Na de bekentenissen, ging de bezetter in de Oosthoek ervan uit dat er een “geheime illegale groep” bestond. Bij de lichtsignalen zou het dan gaan om het oefenen van antwoorden aan geallieerde vliegtuigen die zoals de Japanner verwachtte eerst de Oostkust zou attaqueren. Zo zijn 13 onschuldige jongens voor de Japanse krijgsraad op 5 juli 1945 tot de doodstraf veroordeeld. Tijdens de verhoren in de Lowokwaroe-gevangenis waren de werkomstandigheden te Dampit zeer slecht. Gebruik van water was verboden, drinkwater moest uit de vervuilde sloot geschept worden. Straffen (knielen in de zon op grint etc.) werden vaak toegepast. De voedselsituatie was zo slecht dat van de 250 jongens er vaak slechts 40-50 konden werken. Na de Japanse Krijgsraadvonissen op 15 juli 1945 werden deze 13 jongens bij Poedjon geëxecuteerd. 26 jongens kregen levenslang, drie jongens 15 jaar en acht jongens 7 jaar gevangenisstraf. De gevangenen kwamen in Ngawi of Ambarawa terecht.

De rol van de kenpetai (kpt) bij de Dampitaffaire

De kpt-actie Malang was bij deze zaak gericht op opsporing van illegale activiteiten uit voorzorg van geallieerde landingen aan de Oostkust. De Japanse Krijgsraad trok na een interne competentiestrijd de zaak aan zich zodat berechting te Malang plaatsvond. Deze kpt-groep kreeg later een relatief milde straf omdat martelingen veelal door (gepreste?) Indonesiërs waren uitgevoerd.

W. Rinzema

Bronnen

  • I.J. BrugmansNederlands-Indië onder Japanse Bezetting, (p. 476)
  • J. ZwaanJapans Intermezzo dl 2
  • drs.
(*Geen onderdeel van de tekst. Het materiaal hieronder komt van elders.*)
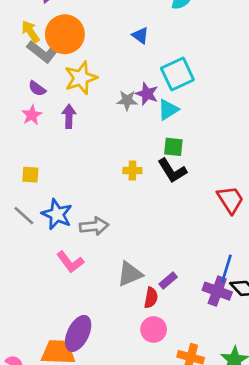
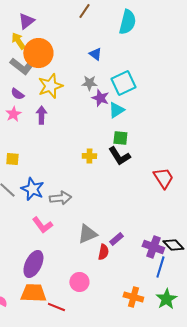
yellow arrow: (30, 32) -> (18, 41), moved
gray star: (127, 100) -> (89, 83), moved
blue line: (226, 269) -> (160, 267), moved
pink circle: (154, 329) -> (79, 282), moved
purple ellipse: (78, 333) -> (33, 264), moved

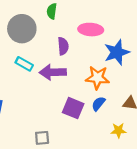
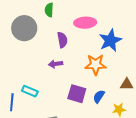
cyan rectangle: (24, 64) -> (30, 91), moved
purple arrow: (53, 72) -> (56, 64), size x0.6
blue semicircle: (98, 104) -> (99, 97), moved

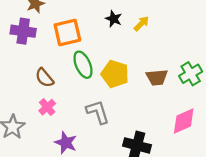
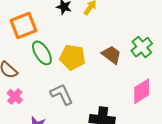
brown trapezoid: (157, 77) -> (111, 55), turned -130

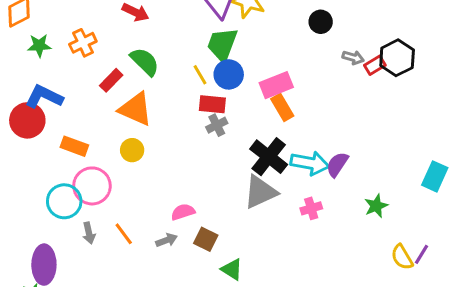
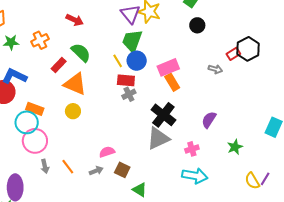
gray arrow: (353, 58) -> (215, 69), moved
cyan arrow: (310, 163) -> (195, 176), moved
pink circle: (92, 186) -> (35, 141), moved
cyan circle: (64, 201) -> (27, 122), moved

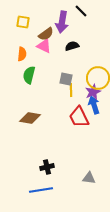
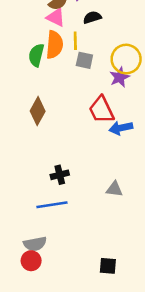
orange semicircle: (22, 54) -> (55, 45), moved, size x1.5
yellow line: (71, 90) -> (75, 41), moved
blue arrow: (94, 105) -> (121, 128), moved, turned -84
brown diamond: (30, 118) -> (38, 111), turned -70

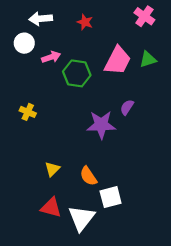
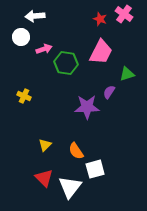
red star: (85, 22) -> (100, 19), moved
green triangle: (148, 59) -> (127, 74), moved
red triangle: (51, 208) -> (44, 178), turned 30

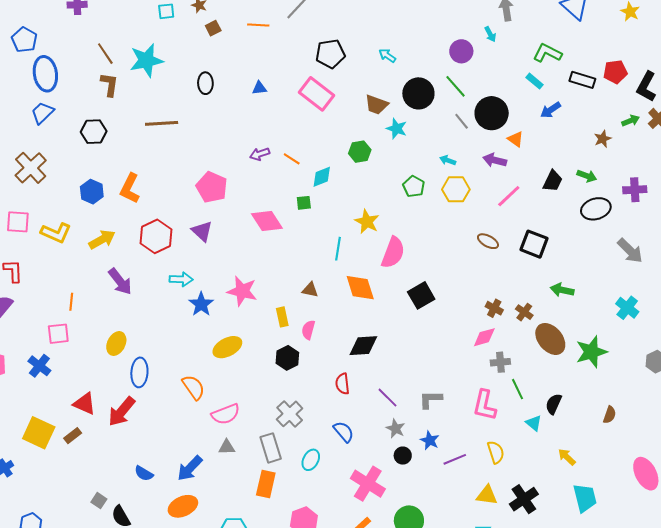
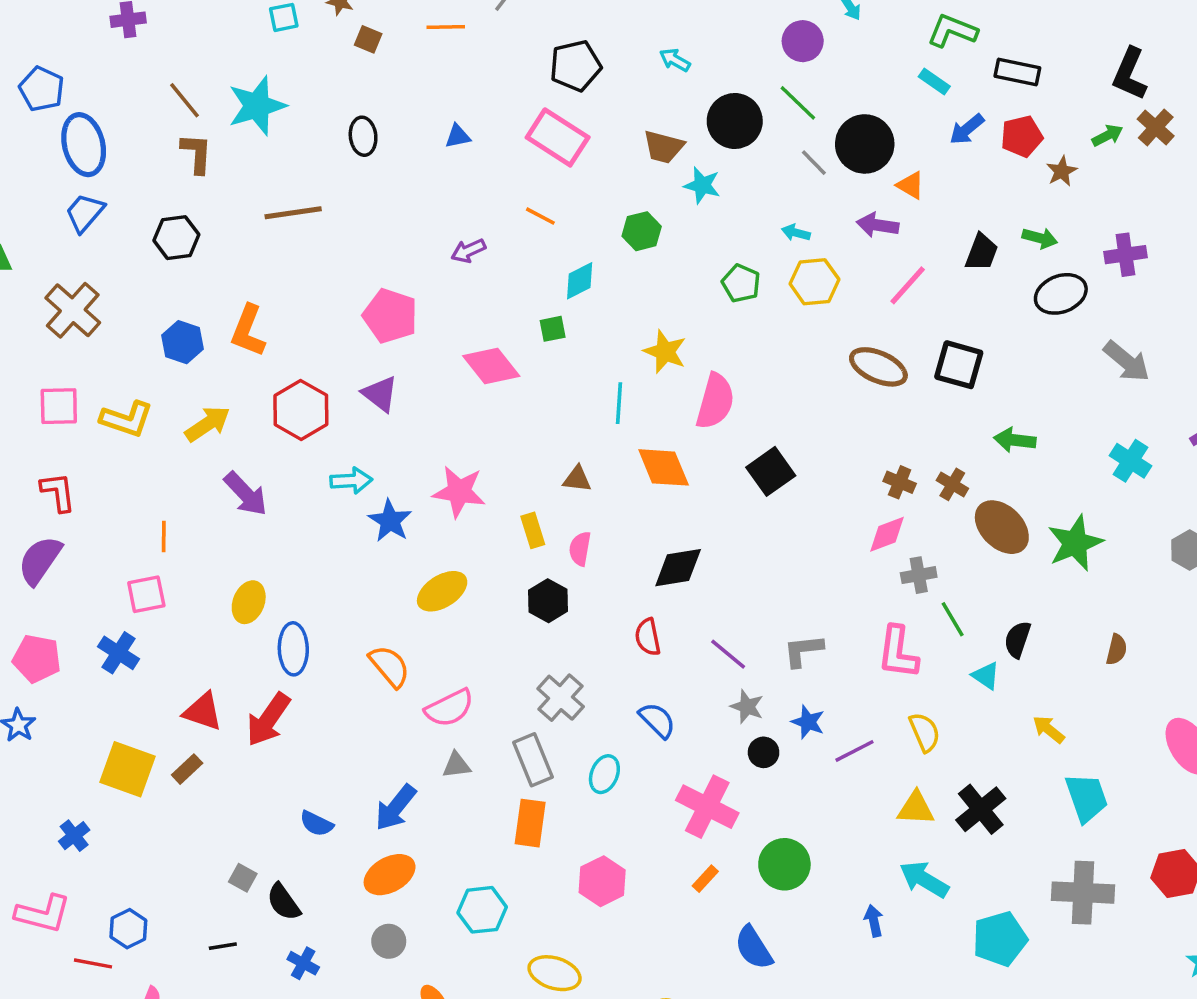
brown square: (213, 28) -> (368, 39), turned -35
red pentagon: (615, 72) -> (1022, 136), moved
orange line: (292, 159) -> (540, 216), moved
brown ellipse: (488, 241) -> (878, 367), size x1.5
B.R. ImmerzeelGegevens uit verbalen over de Dampit-affaire CAD-MvD VAI o.a. nrs. 589/K/ODO, Sb 667/R.H., RI 398 in omloop gebracht als rapportage ten behoeve van de Stichting Strafkamp Dampit.

Opmerkingen

  1. Latihan = oefening of opleiding 
  2. Goedang = provisiekamer 
  3. Benkel = werkplaats 
  4. Rombengan = handel van uitdragersrommeltjes. Bij deze gestage verpaupering speelde werkeloosheid én prijssteiging tot het tienvoudige een rol. 
  5. Al op 1 april 1942 eindigde het uitbetalen van pensioenen. Er waren 40.000 burgerpensioentrekkers, waaronder 20.000 inheemsen, voorts 46.000 militaire pensioentrekkers waaronder circa 30.000 inheemsen.